Siamo la prima generazione nella storia che non stacca mai davvero. Anche quando spegniamo la luce, restiamo accesi: un ultimo scroll, una storia da vedere, un audio da ascoltare “al volo”, un reminder mentale che si aggiunge alla lista delle incombenze invisibili. Lo chiamiamo multitasking, ma somiglia sempre più a un’impossibilità di fermarsi.
La tecnologia doveva semplificare la vita. Lo ha fatto, in parte. Ma l’ha anche compressa, resa più densa, più veloce, più pretesa che vissuta. Il digital burnout non è solo stanchezza da schermo: è un sovraccarico cognitivo costante, un rumore di fondo mentale che non ha un interruttore.
I perchè del digital burnout
Si manifesta in modi apparentemente lievi: la fatica a concentrarsi su un testo lungo, l’irritabilità quando un video “è troppo lento”, la sensazione che anche il tempo libero debba essere in qualche modo ottimizzato.
Gli studi più recenti sul rapporto tra tecnologia e stress — tra cui ricerche pubblicate su Computers in Human Behavior — parlano di “always on culture”, una condizione in cui non è più la quantità di lavoro a stancarci, ma l’assenza di silenzio mentale tra un input e l’altro. Il cervello umano non è progettato per processare ottanta micro-decisioni al minuto, dal rispondere a un messaggio al valutare un meme, fino al ricordare che bisogna cambiare la password di un servizio che non usiamo più dal 2021.

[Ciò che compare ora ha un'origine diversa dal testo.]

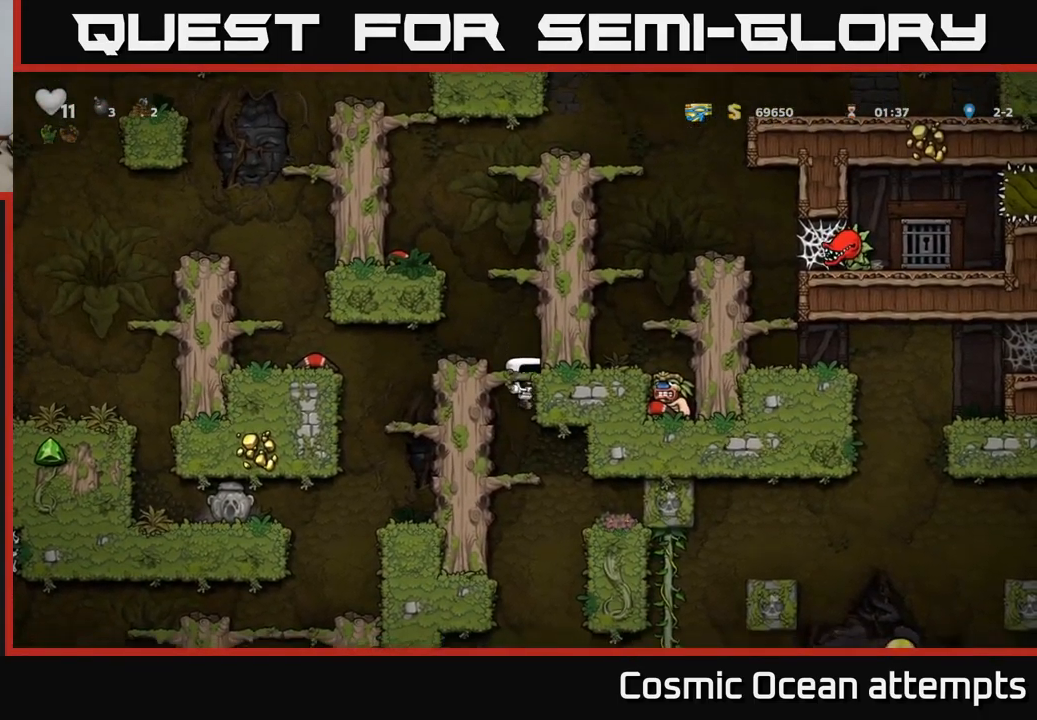
{"buttons": [], "left_stick": "center", "events": [[217, "DPAD_DOWN", "down"], [283, "A", "down"], [383, "A", "up"], [400, "DPAD_DOWN", "up"]]}
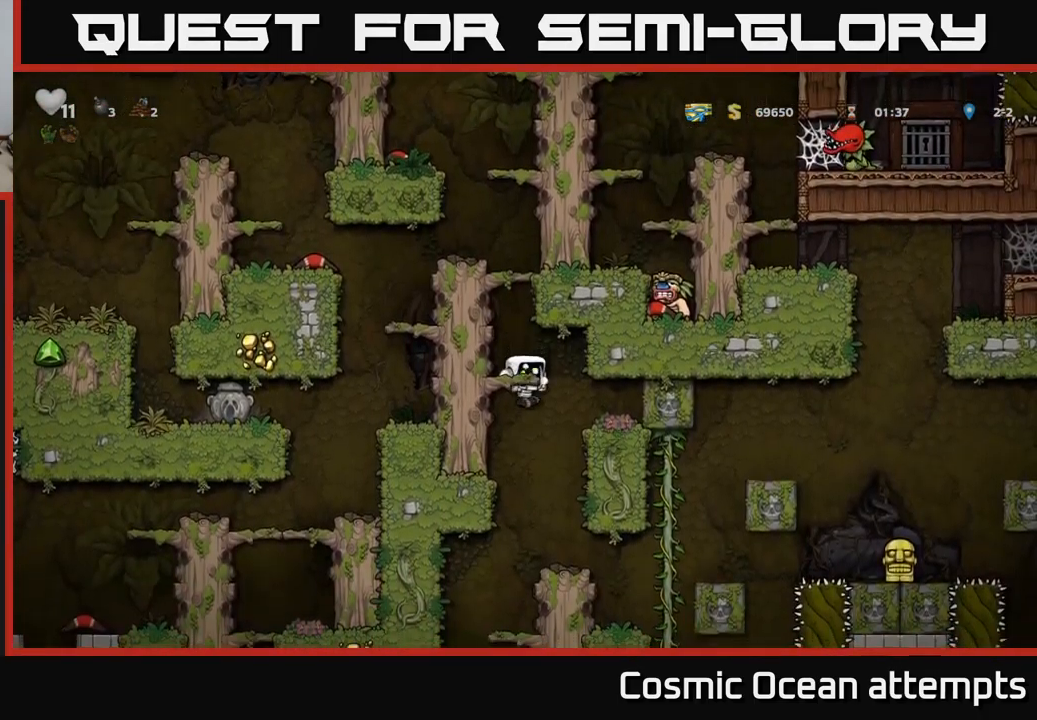
{"buttons": [], "left_stick": "center", "events": [[100, "DPAD_RIGHT", "down"], [167, "DPAD_RIGHT", "up"]]}
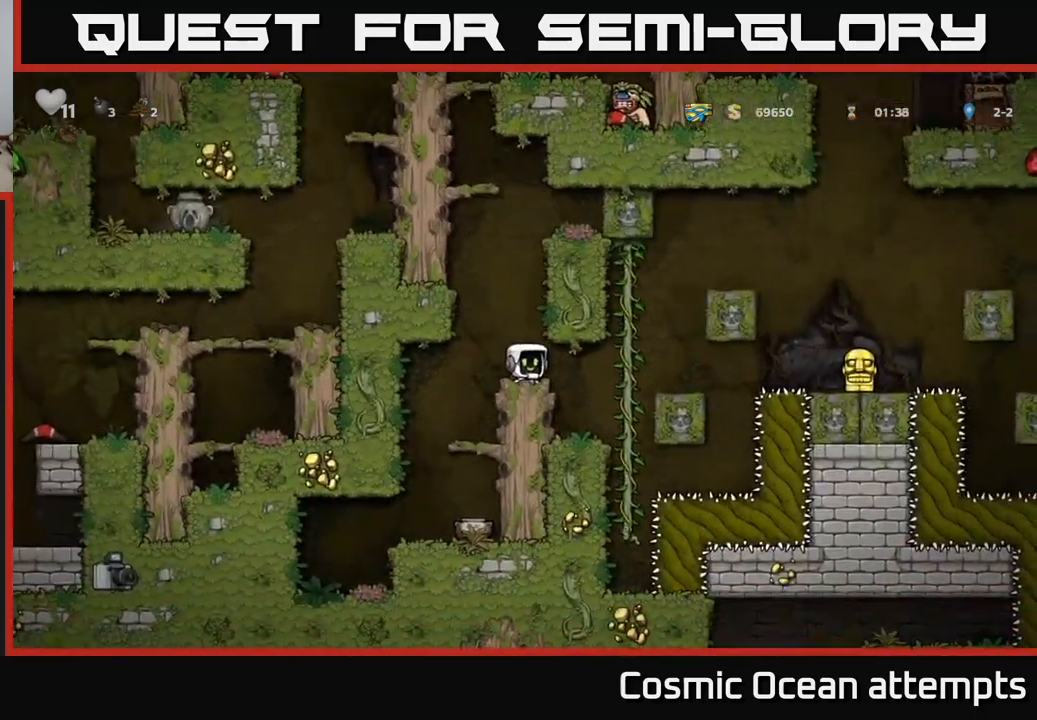
{"buttons": [], "left_stick": "center", "events": [[17, "DPAD_RIGHT", "down"], [117, "DPAD_RIGHT", "up"]]}
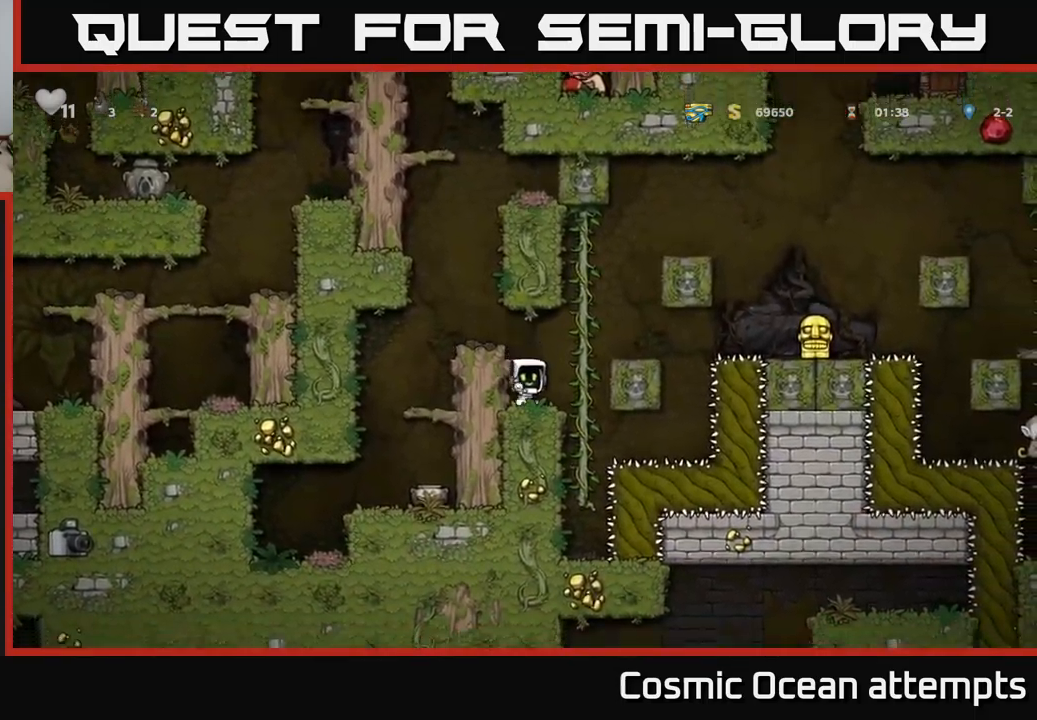
{"buttons": ["DPAD_UP"], "left_stick": "center", "events": [[217, "DPAD_RIGHT", "down"], [234, "A", "down"], [334, "DPAD_UP", "down"], [350, "A", "up"], [384, "DPAD_RIGHT", "up"]]}
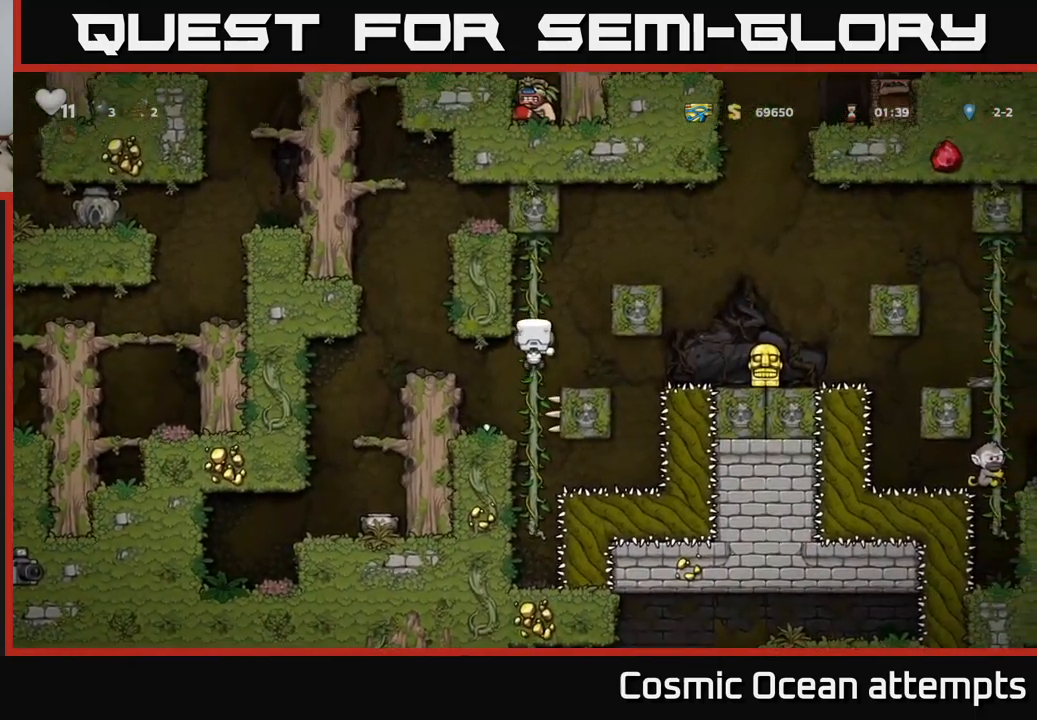
{"buttons": ["A", "DPAD_RIGHT"], "left_stick": "center", "events": [[67, "DPAD_RIGHT", "down"], [84, "DPAD_UP", "up"], [134, "A", "down"]]}
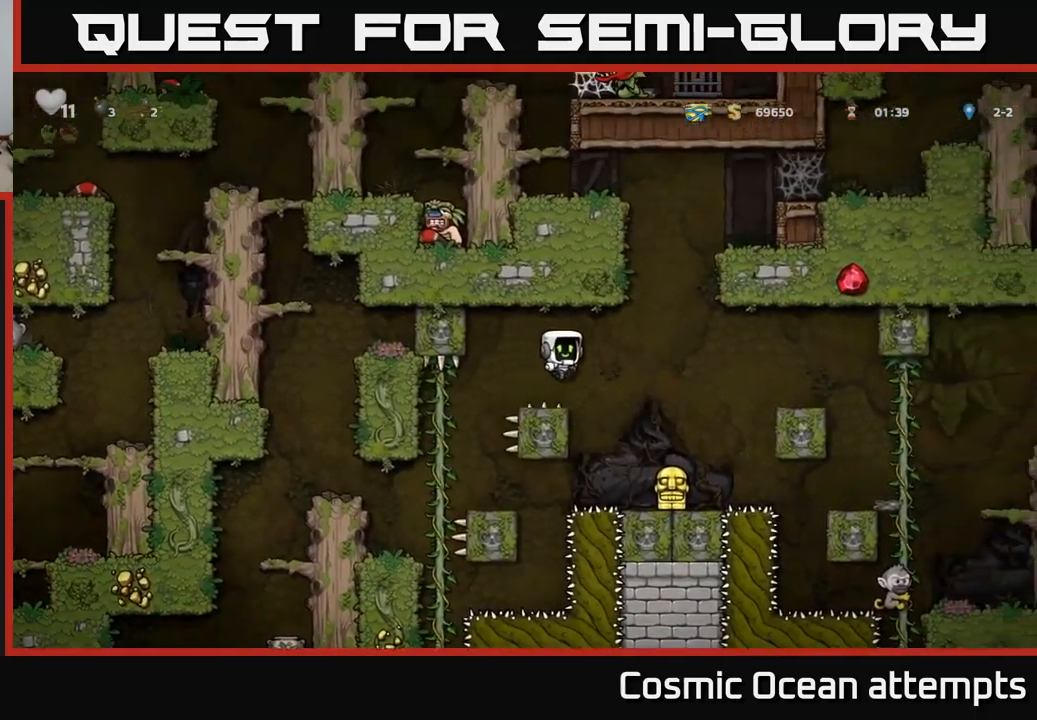
{"buttons": ["X", "DPAD_DOWN"], "left_stick": "center", "events": [[100, "A", "up"], [167, "DPAD_RIGHT", "up"], [334, "DPAD_DOWN", "down"], [467, "X", "down"]]}
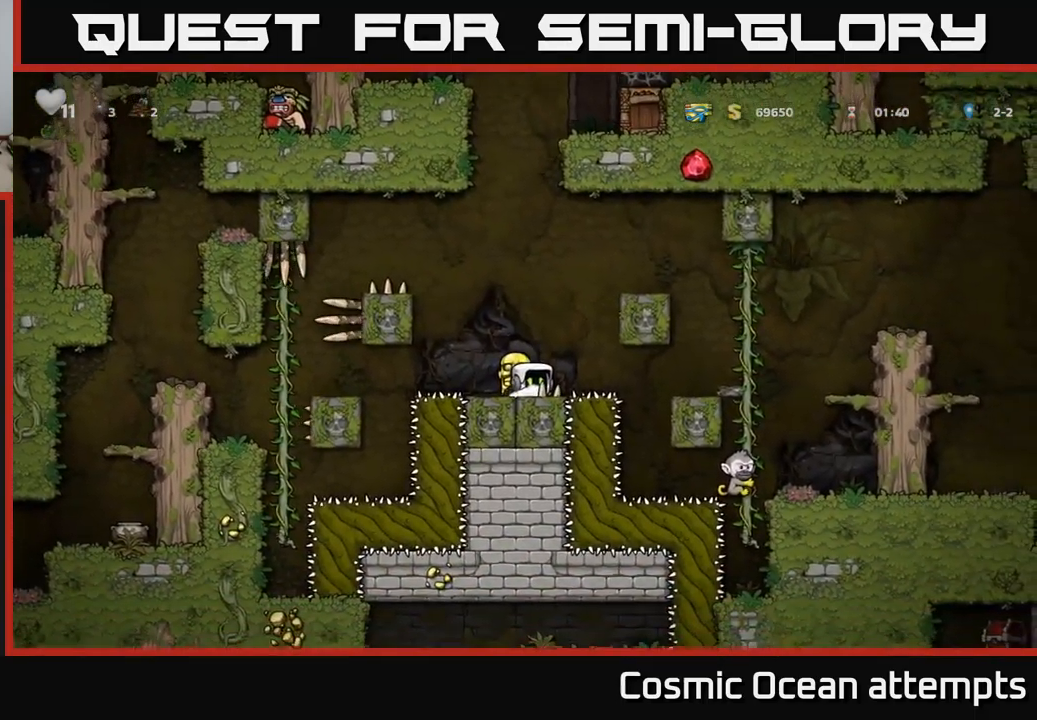
{"buttons": ["A", "DPAD_LEFT"], "left_stick": "center", "events": [[84, "X", "up"], [100, "DPAD_DOWN", "up"], [134, "DPAD_LEFT", "down"], [150, "A", "down"], [300, "A", "up"], [484, "A", "down"]]}
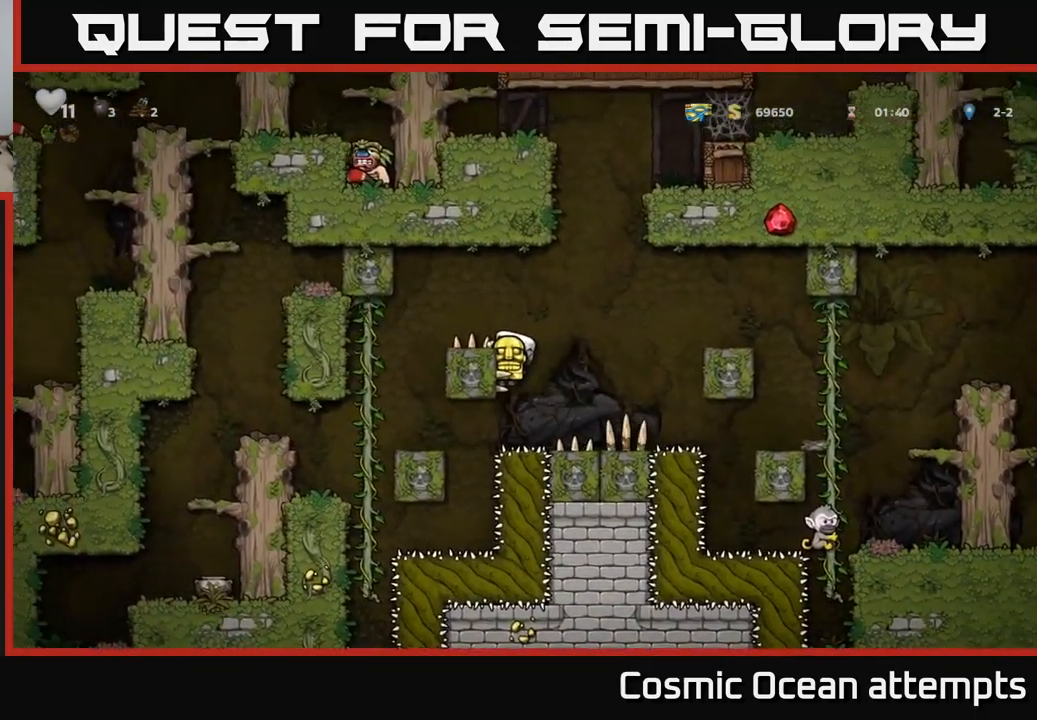
{"buttons": ["DPAD_LEFT"], "left_stick": "center", "events": [[100, "A", "up"], [284, "DPAD_LEFT", "up"], [500, "DPAD_LEFT", "down"]]}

Il paradosso è che non stiamo vivendo una rivoluzione tecnologica, ma piuttosto una rivoluzione della percezione del tempo: tutto deve avvenire ora, sincronizzato, condiviso, notificato e soprattutto registrato. Anche la pausa rischia di diventare contenuto. Il risultato? Una stanchezza che non somiglia al sonno, ma a una specie di saturazione invisibile.
Come superarlo?
La soluzione non passa per un ritorno all’analogico — illusorio e, per molti versi, poco realistico — ma per una nuova alfabetizzazione digitale che non parli di app, ma di confini. Non “come usare meglio il telefono”, ma quando smettere di usarlo. Non “come essere più produttivi”, ma come essere presenti. Una rivoluzione piccola ma decisiva: restituire peso ai momenti che non generano notifiche.
E se la vera innovazione, nel 2025, non fosse l’intelligenza artificiale stessa, ma la capacità di dirle quando tacere?